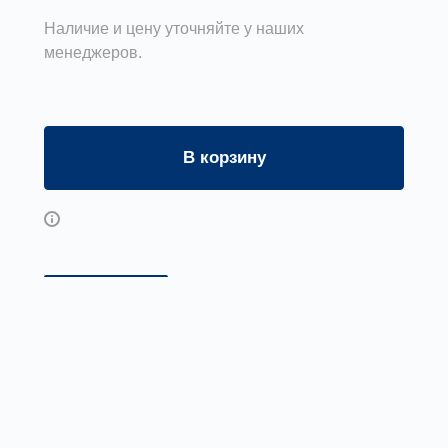
Наличие и цену уточняйте у наших
менеджеров.
В корзину
Возможны дополнительные опции
Описание
Доставка и оплата
Прямоугольные воздуховоды подходят для
помещений небольшой высоты, обеспечивая
выполнение требований дизайна.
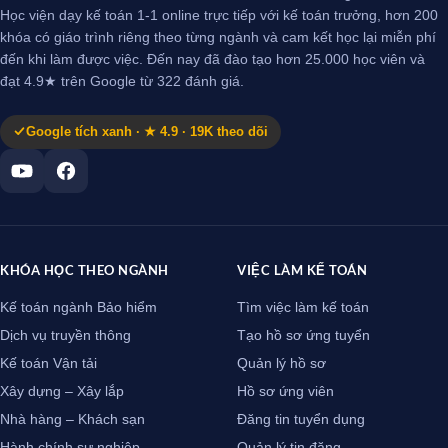
Học viện dạy kế toán 1-1 online trực tiếp với kế toán trưởng, hơn 200
khóa có giáo trình riêng theo từng ngành và cam kết học lại miễn phí
đến khi làm được việc. Đến nay đã đào tạo hơn 25.000 học viên và
đạt 4.9★ trên Google từ 322 đánh giá.
Google tích xanh · ★ 4.9 · 19K theo dõi
KHÓA HỌC THEO NGÀNH
VIỆC LÀM KẾ TOÁN
Kế toán ngành Bảo hiểm
Tìm việc làm kế toán
Dịch vụ truyền thông
Tạo hồ sơ ứng tuyển
Kế toán Vận tải
Quản lý hồ sơ
Xây dựng – Xây lắp
Hồ sơ ứng viên
Nhà hàng – Khách sạn
Đăng tin tuyển dụng
Hành chính sự nghiệp
Quản lý tin đăng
☆ ☆ ☆ ☆ ☆
▶ [Task statement]
If a line of the entries contains the string "viên", it counts; report how many such lines there are, as a bare number.

▶ [Written response]
2